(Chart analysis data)
========

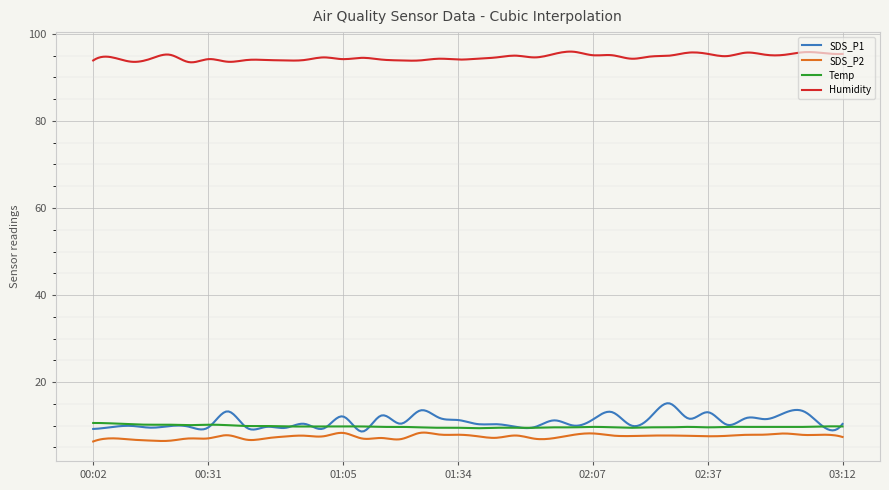

Which series has the largest range (max minus min)?

SDS_P1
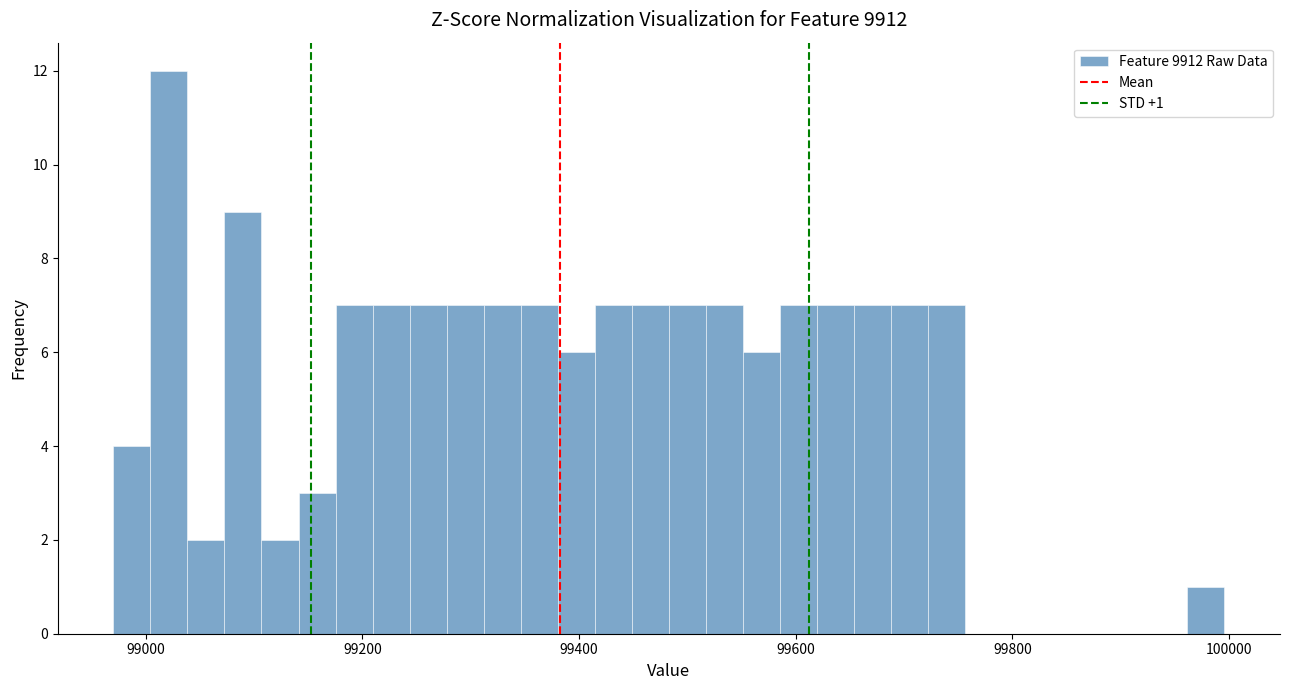

Read against the x-axis, roughly where is the centre of the tallest bar?

99020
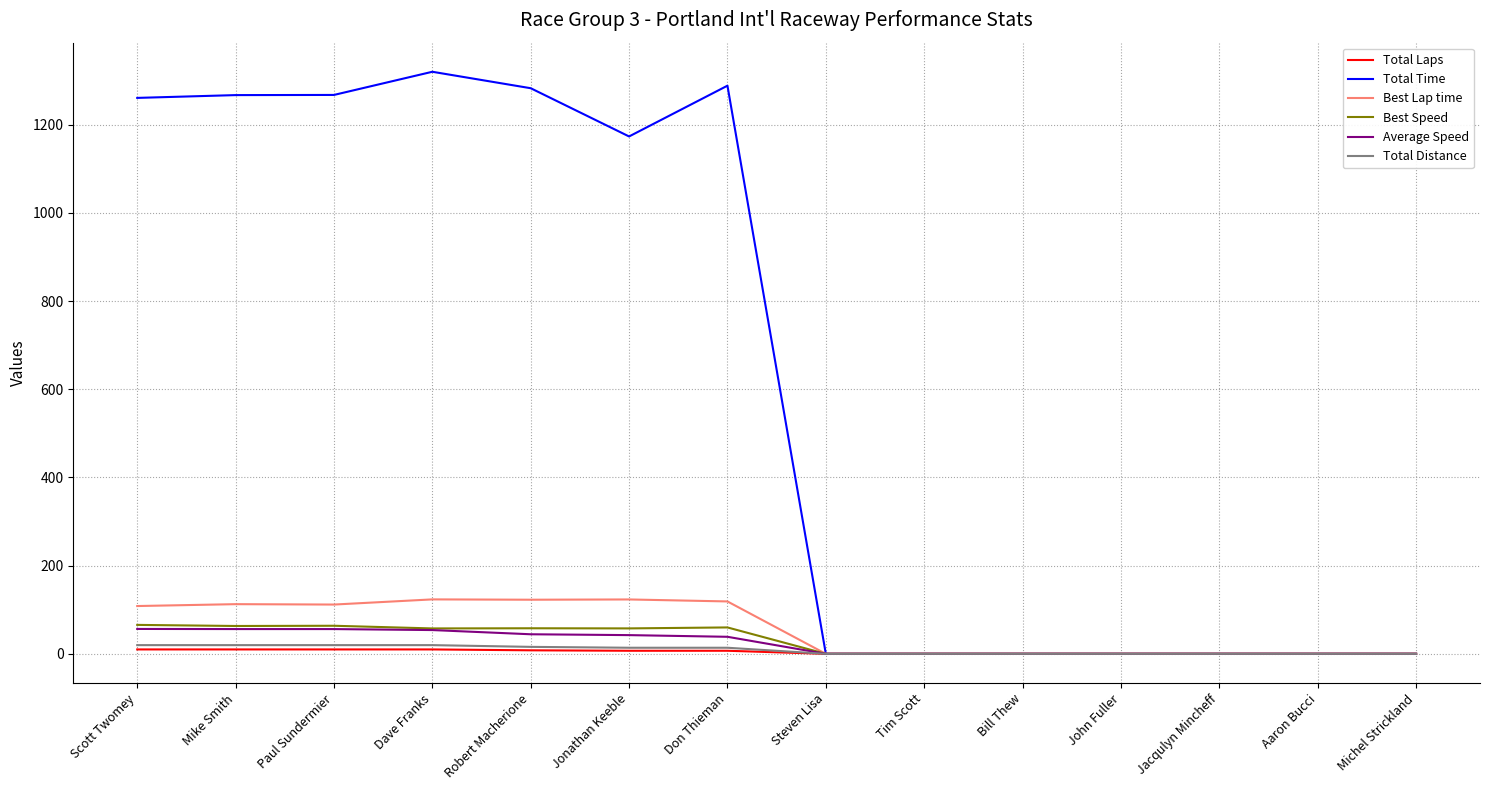

Is the value of Total Distance at Don Thieman greater than the value of Best Lap time at Dave Franks?

No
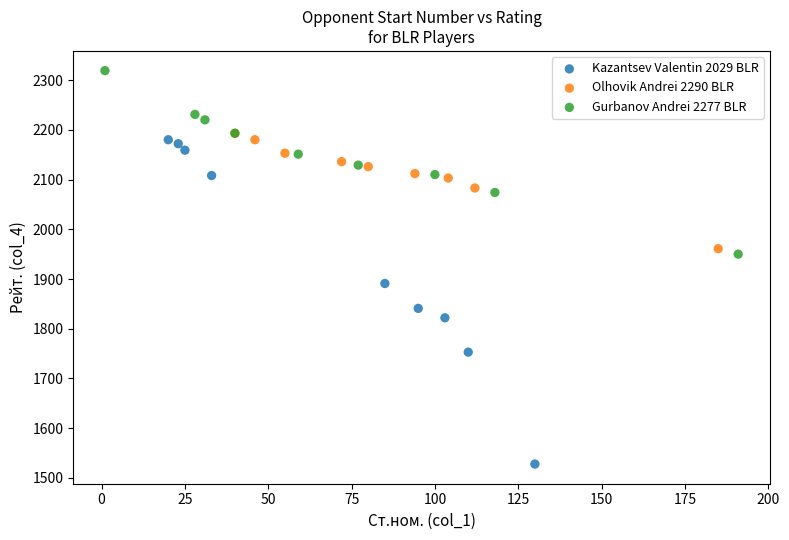

Which series contains the highest Y value?

Gurbanov Andrei 2277 BLR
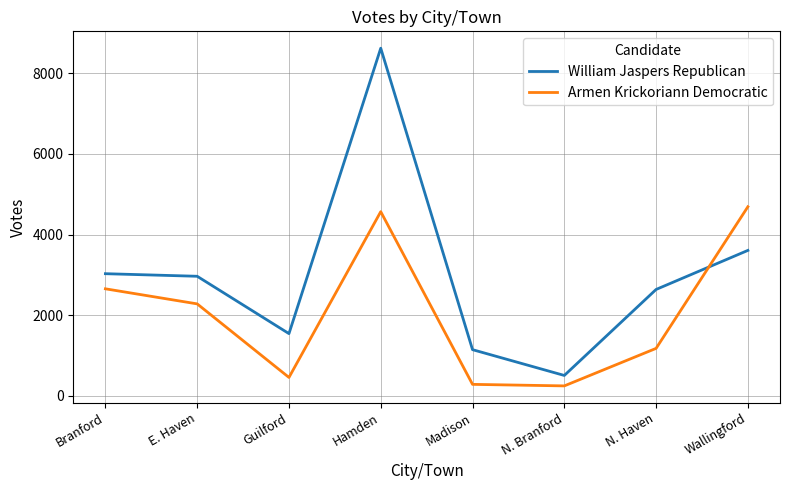

In William Jaspers Republican, how many points are lower than both neighbors (excluding endpoints)?

2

========

▶ [Directions for this task]
Rewrite every line of the rows above as a numbered list, omitting the blank lines and leaving out the pictures.

▶ [Finished exercise]
1. Which series has the largest range (max minus min)?
2. SDS_P1
3. Read against the x-axis, roughly where is the centre of the tallest bar?
4. 99020
5. Is the value of Total Distance at Don Thieman greater than the value of Best Lap time at Dave Franks?
6. No
7. Which series contains the highest Y value?
8. Gurbanov Andrei 2277 BLR
9. In William Jaspers Republican, how many points are lower than both neighbors (excluding endpoints)?
10. 2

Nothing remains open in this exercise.